◆ 任务内容:
**a.** 根据这段关于 ParallelExecutor 的讨论,ParallelExecutor 的构造函数始终会运行哪个程序?
**b.** 把这段关于 ParallelExecutor 的讨论中从“参考代码:https://g”到“use_cuda=True, main_program =test_program)”的部分重新写出来,其中的“test_program”改成“eval_program”。

◆ 文档节选:

:::

Skip to content

How to do testing during training when using ParallelExecutor.  #9571

@qingqing01

Description

@qingqing01
  1. 如何做并行test?
    参考代码:https://github.com/dzhwinter/benchmark/pull/91/files
    ParallelExecutor用于train:
    exe =  fluid.ParallelExecutor(loss_name=avg_cost.name, use_cuda=True)
    for i xrange(iterations):
       loss = exe.run([avg_cost.name])
    如何用于test?是类似如下吗?
    test_exe =  fluid.ParallelExecutor(loss_name=avg_cost.name, use_cuda=True, main_program =test_program)
    for i xrange(test_iterations):
       loss, top1, top5 = test_exe.run([avg_cost.name, top1.name, top5.name])

ParallelExecutor用于test,当前存在以下问题】:


  1. ParallelExecutor构造函数【始终】运行了一个startup_program。
    • 代码: https://github.com/PaddlePaddle/Paddle/blob/develop/paddle/fluid/framework/parallel_executor.cc#L56
    • 存在的问题:并行测试startup_program是什么?要去掉startup_program里参数初始化吗?
    • 是否要移动到Python里?:
        1. 删掉C++里的exe.Run(startup_program, scope, 0);
        1. Python中ParallelExecutor构造函数判断是否要做初始化?
        class ParallelExecutor(object):
          def __init__(self, loss_name, use_cuda, num_threads=None,
               main_program=None, startup_program=None, run_startup=True):
            # ...
            startup = startup_program if startup_program else framework.default_startup_program()

:::

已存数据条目

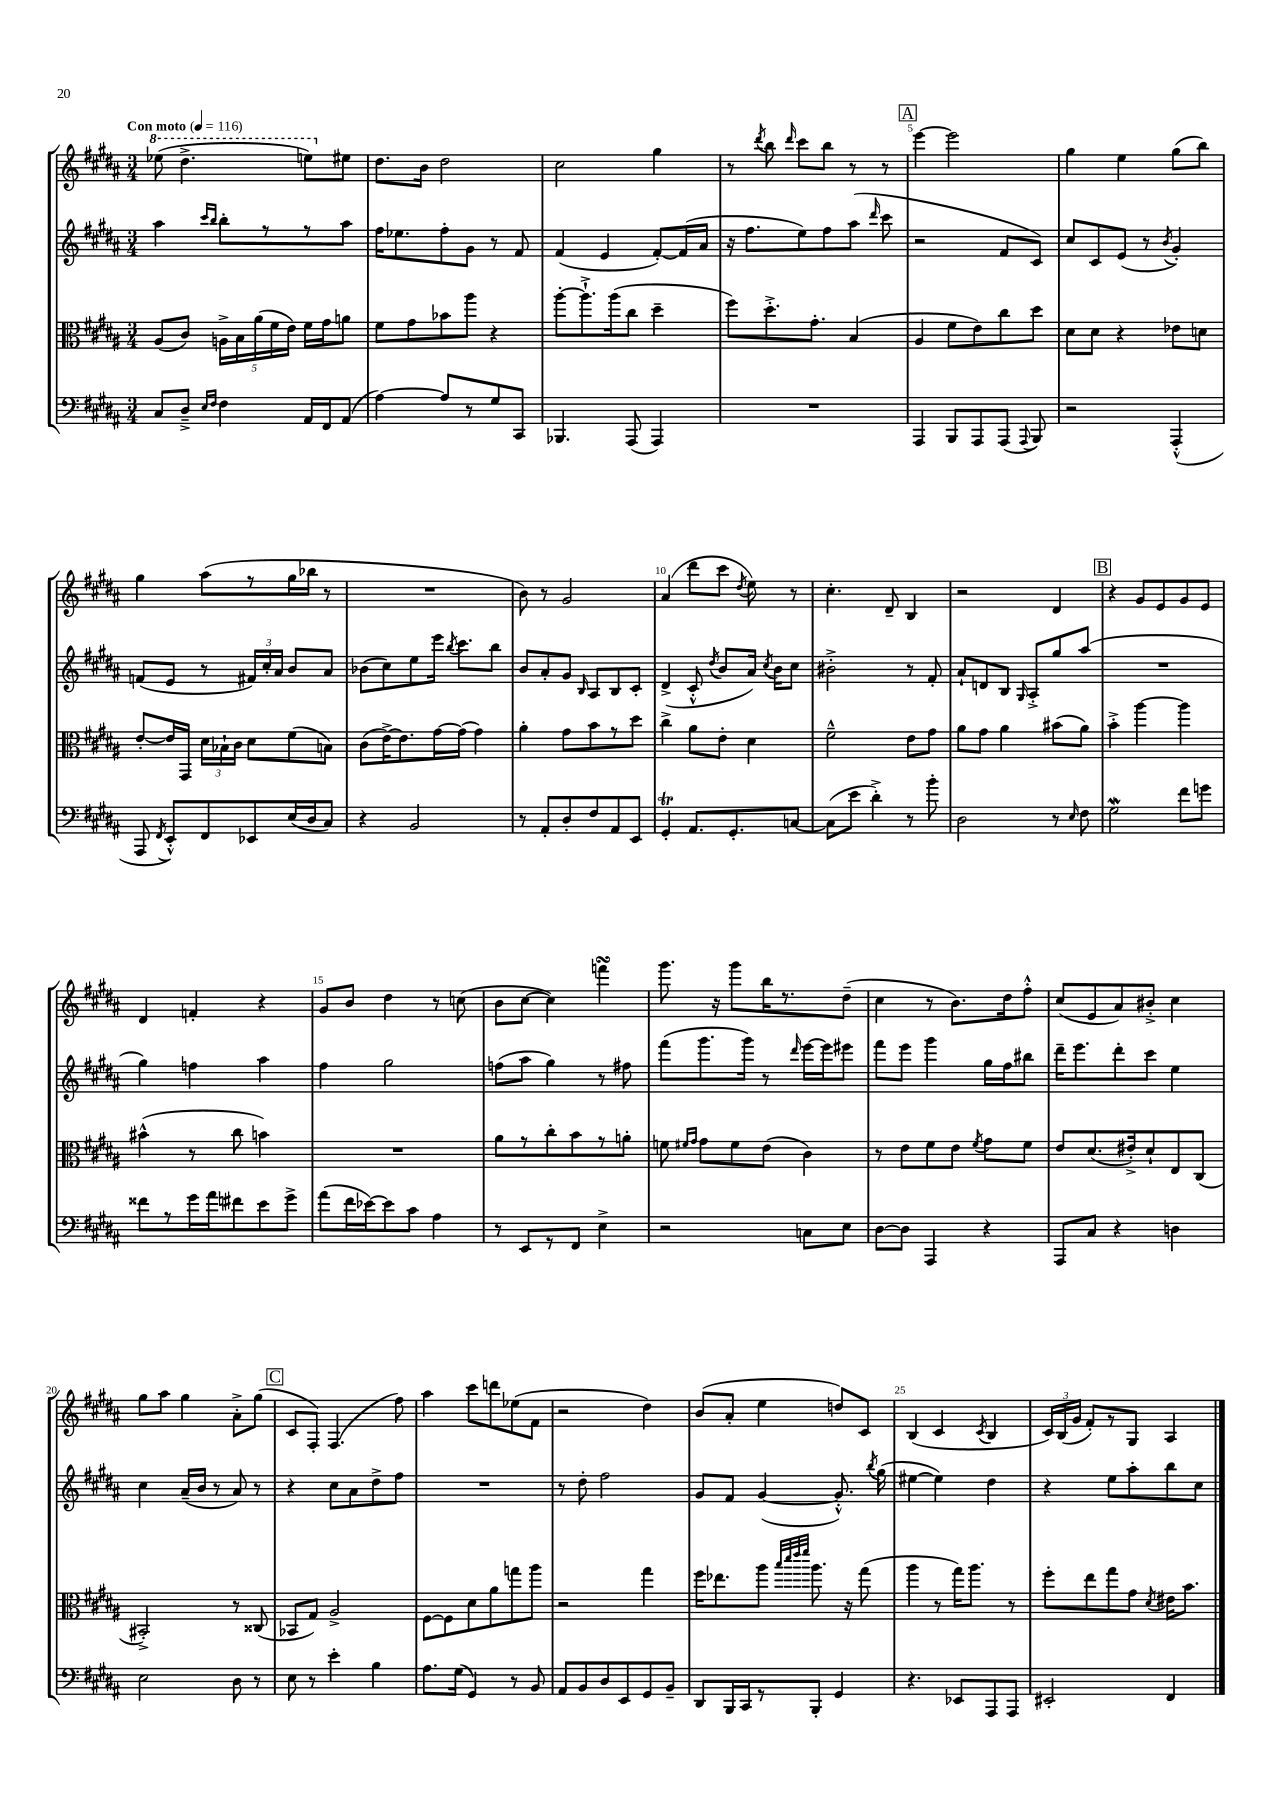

**kern	**kern	**kern	**kern
*staff4	*staff3	*staff2	*staff1
*clefF4	*clefC3	*clefG2	*clefG2
*k[f#c#g#d#a#]	*k[f#c#g#d#a#]	*k[f#c#g#d#a#]	*k[f#c#g#d#a#]
*M3/4	*M3/4	*M3/4	*M3/4
*MM116	*MM116	*MM116	*MM116
8C#	(8A#	4aa#	(8eee-
8D#~^	8c#)	.	4.ddd#^
16qqE	.	16qqccc#	.
16qqF#	.	16qqbb	.
4F#	20A^	8bb'	.
.	20B	.	.
.	(20a#	.	.
.	.	8r	.
.	20f#	.	.
.	20e)	.	.
16AA#	16f#	8r	8eee)
16FF#	16g#	.	.
(8AA#	8a	8aa#	8ee#
=	=	=	=
[4A#)	8f#	16ff#	8.dd#
.	.	8.ee-	.
.	8g#	.	.
.	.	.	16b
8A#]	8b-	8ff#'	2dd#
8r	8aa#	8g#	.
8G#	4r	8r	.
8CC#	.	8f#	.
=	=	=	=
4.BBB-	[8aa#'	(4f#	2cc#
.	8.aa#`^]	.	.
.	.	4e	.
.	(16aa#	.	.
(8AAA#	8cc#	.	.
4AAA#)	4dd#~	[8f#')	4gg#
.	.	(16f#]	.
.	.	16a#	.
=	=	=	=
2.r	8ff#)	16r	8r
.	.	8.ff#	.
.	.	.	8qddd#
.	8.dd#'^	.	8bb
.	.	.	16qqddd#
.	.	8ee)	8ccc#
.	8.g#'	.	.
.	.	8ff#	8bb
.	(4B	(8aa#	8r
.	.	16qqddd#	.
.	.	8ccc#	8r
=	=	=	=
4AAA#	4A#	2r	[4eee
8BBB	8f#	.	2eee]
8AAA#	8e)	.	.
(8AAA#	8cc#	8f#	.
8qqAAA#	.	.	.
8BBB)	8dd#	8c#)	.
=	=	=	=
2r	8d#	8cc#	4gg#
.	8d#	8c#	.
.	4r	(8e	4ee
.	.	8r	.
.	.	8qb	.
(4AAA#'^^	8e-	4g#')	(8gg#
.	8d	.	8bb)
=	=	=	=
8AAA#	[8e'	(8f	4gg#
8qFF#	.	.	.
8EE'^^)	16e]	8e	.
.	16GG#	.	.
8FF#	24d#	8r	(8aa#
.	24B-`	.	.
.	24c#	.	.
8EE-	8d#	24f#)	8r
.	.	24cc#'	.
.	.	24a#	.
(16E	(8f#	8b	16gg#
16D#	.	.	16bb-
8C#)	8B)	8a#	8r
=	=	=	=
4r	(8c#	(8b-	2.r
.	[16e^)	8cc#)	.
.	8.e]	.	.
2BB	.	8ee	.
.	[16g#	16eee	.
.	.	8qbb	.
.	(16g#]	8.ccc#	.
.	4g#)	.	.
.	.	8bb	.
=	=	=	=
8r	4a#'	8b	8b)
8AA#'	.	8a#'	8r
8D#'	8g#	8g#	2g#
.	.	16qqB	.
8F#	8b	8A#	.
8AA#	8r	8B	.
8EE	8dd#	8c#'	.
=	=	=	=
4GG#'	4cc#^	(4d#^	(4a#
8.AA#	8a#	8c#'^^	8ddd#
.	.	8qdd#	.
.	8e'	8b	8ccc#
8.GG#'	.	.	.
.	.	.	8qdd#
.	4d#	16a#)	8ee)
.	.	8qcc#	.
.	.	16b	.
[8C	.	8cc#	8r
=	=	=	=
(8C]	2f#~^^	2b#'^	4.cc#'
8e	.	.	.
4d#'^)	.	.	.
.	.	.	8d#~
8r	8e	8r	4B
8b'	8g#	8f#'	.
=	=	=	=
2D#	8a#	8a#`	2r
.	8g#	8d	.
.	4a#	8B	.
.	.	16qqG#	.
.	.	8A#'^	.
8r	(8b#	8gg#	4d#
16qqE	.	.	.
8F#	8a#)	(8aa#	.
=	=	=	=
2G#	4b'^	2.r	4r
.	[4aa#	.	8g#
.	.	.	8e
8f#	4aa#]	.	8g#
8g	.	.	8e
=	=	=	=
8f##	(4b#^^	4gg#)	4d#
8r	.	.	.
16g#	8r	4ff	4f'
16a#	.	.	.
8f#	8cc#	.	.
8e	4b)	4aa#	4r
8g#^	.	.	.
=	=	=	=
(8a#	2.r	4ff#	8g#
16f#	.	.	8b
[16e-)	.	.	.
8e-]	.	2gg#	4dd#
8c#	.	.	.
4A#	.	.	8r
.	.	.	(8cc
=	=	=	=
8r	8a#	(8ff	8b
8EE	8r	8aa#	[8cc#
8r	8cc#'	4gg#)	4cc#])
8FF#	8b	.	.
4E^	8r	8r	4fff
.	8a'	8ff#	.
=	=	=	=
2r	8f	(8fff#	8.ggg#
.	16qqf#	.	.
.	16qqg#	.	.
.	8g#	8.ggg#	.
.	.	.	16r
.	8f#	.	8ggg#
.	.	16ggg#)	.
.	(8e	8r	16bb
.	.	.	8.r
.	.	16qqddd#	.
8C	4c#)	[16eee	.
.	.	16eee]	.
8E	.	8eee#	(8dd#~
=	=	=	=
[8D#	8r	8fff#	4cc#
8D#]	8e	8eee	.
4AAA#	8f#	4ggg#	8r
.	8e	.	8.b)
.	8qf#	.	.
4r	8g#	16gg#	.
.	.	16ff#	16dd#
.	8f#	8bb#	8ff#'^^
=	=	=	=
8AAA#	8e	16ddd#~	(8cc#
.	.	8.eee	.
8C#	(8.d#	.	8e
4r	.	8ddd#'	8a#)
.	16e#'^)	.	.
.	8d#`	8ccc#	8b#'^
4D	8E	4ee	4cc#
.	(8C#	.	.
=	=	=	=
2E	2BB#'^)	4cc#	8gg#
.	.	.	8aa#
.	.	(16a#~	4gg#
.	.	16b	.
.	.	8r	.
8D#	8r	8a#)	8a#'^
8r	(8C##	8r	(8gg#
=	=	=	=
8E	8BB-	4r	8c#
8r	8G#)	.	8F#')
4e'	2A#^	8cc#	(4.F#
.	.	8a#	.
4B	.	8dd#^	.
.	.	8ff#	8ff#)
=	=	=	=
8.A#	[8F#	2.r	4aa#
.	8F#]	.	.
(16G#	.	.	.
4GG#)	8d#	.	8ccc#
.	8a#	.	8ddd
8r	8gg	.	(8ee-
8BB	8aa#	.	8f#
=	=	=	=
8AA#	2r	8r	2r
8BB	.	8dd#'	.
8D#	.	2ff#	.
8EE	.	.	.
8GG#	4gg#	.	4dd#)
8BB~	.	.	.
=	=	=	=
8DD#	16ff#	8g#	(8b
.	8.ee-	.	.
16BBB	.	8f#	8a#'
16CC#	.	.	.
8r	8aa#	([4g#	4ee
.	32qqbb	.	.
.	32qqddd#	.	.
.	32qqeee	.	.
.	32qqfff#	.	.
8BBB'	8.aa#	.	.
4GG#	.	8.g#'^^])	8dd)
.	16r	.	.
.	(8gg#	.	8c#
.	.	8qbb	.
.	.	(16gg#	.
=	=	=	=
4.r	4aa#	[4ee#	(4B
.	8r	4ee#])	4c#
8EE-	16gg#)	.	.
.	8.aa#	.	.
.	.	.	8qc#
8AAA#	.	4dd#	4B
8AAA#	8r	.	.
=	=	=	=
2EE#'	8ff#'	4r	24c#)
.	.	.	(24B
.	.	.	24g#
.	8ee	.	8f#')
.	8gg#	8ee	8r
.	8g#	8aa#'	8G#
.	8qd#	.	.
4FF#	16e#	8bb	4A#
.	8.b	.	.
.	.	8cc#	.
==	==	==	==
*-	*-	*-	*-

:::

◆ 各题回答:
**a.** startup_program。

**b.**
参考代码:https://github.com/dzhwinter/benchmark/pull/91/files
    ParallelExecutor用于train:
    exe =  fluid.ParallelExecutor(loss_name=avg_cost.name, use_cuda=True)
    for i xrange(iterations):
       loss = exe.run([avg_cost.name])
    如何用于test?是类似如下吗?
    test_exe =  fluid.ParallelExecutor(loss_name=avg_cost.name, use_cuda=True, main_program =eval_program)